**Stored dataset items:**

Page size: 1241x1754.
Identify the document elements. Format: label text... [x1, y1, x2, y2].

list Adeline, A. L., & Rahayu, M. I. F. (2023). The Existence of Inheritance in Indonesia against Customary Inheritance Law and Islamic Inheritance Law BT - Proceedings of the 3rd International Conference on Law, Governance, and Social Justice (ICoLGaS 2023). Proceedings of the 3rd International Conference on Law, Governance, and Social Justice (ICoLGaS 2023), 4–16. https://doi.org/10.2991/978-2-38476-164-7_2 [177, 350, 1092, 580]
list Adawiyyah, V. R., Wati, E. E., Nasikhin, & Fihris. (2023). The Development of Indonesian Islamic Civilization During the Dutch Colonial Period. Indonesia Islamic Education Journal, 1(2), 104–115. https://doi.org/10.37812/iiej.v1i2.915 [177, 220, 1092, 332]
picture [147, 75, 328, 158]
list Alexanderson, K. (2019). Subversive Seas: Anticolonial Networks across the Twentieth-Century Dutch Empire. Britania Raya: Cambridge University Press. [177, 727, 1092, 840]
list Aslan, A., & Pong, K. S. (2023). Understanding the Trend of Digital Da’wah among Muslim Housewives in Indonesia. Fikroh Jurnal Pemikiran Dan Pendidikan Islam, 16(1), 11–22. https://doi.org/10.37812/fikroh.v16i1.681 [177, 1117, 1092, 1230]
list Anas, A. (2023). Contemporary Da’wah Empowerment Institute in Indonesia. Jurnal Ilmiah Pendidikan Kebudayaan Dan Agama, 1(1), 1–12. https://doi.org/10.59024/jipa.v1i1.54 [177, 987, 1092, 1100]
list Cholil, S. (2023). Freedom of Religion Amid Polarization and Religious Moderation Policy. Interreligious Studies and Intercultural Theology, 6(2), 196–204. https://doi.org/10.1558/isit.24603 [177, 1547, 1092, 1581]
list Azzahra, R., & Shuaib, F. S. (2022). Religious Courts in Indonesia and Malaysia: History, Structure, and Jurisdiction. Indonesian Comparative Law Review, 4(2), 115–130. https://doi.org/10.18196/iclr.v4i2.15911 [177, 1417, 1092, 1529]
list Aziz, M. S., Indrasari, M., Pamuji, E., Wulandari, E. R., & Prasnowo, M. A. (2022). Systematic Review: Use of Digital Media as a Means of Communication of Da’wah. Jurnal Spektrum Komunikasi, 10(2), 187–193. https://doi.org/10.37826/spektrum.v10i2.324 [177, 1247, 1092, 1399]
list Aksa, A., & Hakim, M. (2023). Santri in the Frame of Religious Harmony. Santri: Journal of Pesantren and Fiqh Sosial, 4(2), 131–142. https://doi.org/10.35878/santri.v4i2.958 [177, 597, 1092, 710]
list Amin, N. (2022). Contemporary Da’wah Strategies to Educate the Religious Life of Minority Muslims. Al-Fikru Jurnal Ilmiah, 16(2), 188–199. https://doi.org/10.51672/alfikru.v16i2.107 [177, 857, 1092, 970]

**Task statement:**
Every entry shown earlier is to be returned exactly, line for line.

**Answer below:**
Page size: 1241x1754.
Identify the document elements. Format: label text... [x1, y1, x2, y2].

list Adeline, A. L., & Rahayu, M. I. F. (2023). The Existence of Inheritance in Indonesia against Customary Inheritance Law and Islamic Inheritance Law BT - Proceedings of the 3rd International Conference on Law, Governance, and Social Justice (ICoLGaS 2023). Proceedings of the 3rd International Conference on Law, Governance, and Social Justice (ICoLGaS 2023), 4–16. https://doi.org/10.2991/978-2-38476-164-7_2 [177, 350, 1092, 580]
list Adawiyyah, V. R., Wati, E. E., Nasikhin, & Fihris. (2023). The Development of Indonesian Islamic Civilization During the Dutch Colonial Period. Indonesia Islamic Education Journal, 1(2), 104–115. https://doi.org/10.37812/iiej.v1i2.915 [177, 220, 1092, 332]
picture [147, 75, 328, 158]
list Alexanderson, K. (2019). Subversive Seas: Anticolonial Networks across the Twentieth-Century Dutch Empire. Britania Raya: Cambridge University Press. [177, 727, 1092, 840]
list Aslan, A., & Pong, K. S. (2023). Understanding the Trend of Digital Da’wah among Muslim Housewives in Indonesia. Fikroh Jurnal Pemikiran Dan Pendidikan Islam, 16(1), 11–22. https://doi.org/10.37812/fikroh.v16i1.681 [177, 1117, 1092, 1230]
list Anas, A. (2023). Contemporary Da’wah Empowerment Institute in Indonesia. Jurnal Ilmiah Pendidikan Kebudayaan Dan Agama, 1(1), 1–12. https://doi.org/10.59024/jipa.v1i1.54 [177, 987, 1092, 1100]
list Cholil, S. (2023). Freedom of Religion Amid Polarization and Religious Moderation Policy. Interreligious Studies and Intercultural Theology, 6(2), 196–204. https://doi.org/10.1558/isit.24603 [177, 1547, 1092, 1581]
list Azzahra, R., & Shuaib, F. S. (2022). Religious Courts in Indonesia and Malaysia: History, Structure, and Jurisdiction. Indonesian Comparative Law Review, 4(2), 115–130. https://doi.org/10.18196/iclr.v4i2.15911 [177, 1417, 1092, 1529]
list Aziz, M. S., Indrasari, M., Pamuji, E., Wulandari, E. R., & Prasnowo, M. A. (2022). Systematic Review: Use of Digital Media as a Means of Communication of Da’wah. Jurnal Spektrum Komunikasi, 10(2), 187–193. https://doi.org/10.37826/spektrum.v10i2.324 [177, 1247, 1092, 1399]
list Aksa, A., & Hakim, M. (2023). Santri in the Frame of Religious Harmony. Santri: Journal of Pesantren and Fiqh Sosial, 4(2), 131–142. https://doi.org/10.35878/santri.v4i2.958 [177, 597, 1092, 710]
list Amin, N. (2022). Contemporary Da’wah Strategies to Educate the Religious Life of Minority Muslims. Al-Fikru Jurnal Ilmiah, 16(2), 188–199. https://doi.org/10.51672/alfikru.v16i2.107 [177, 857, 1092, 970]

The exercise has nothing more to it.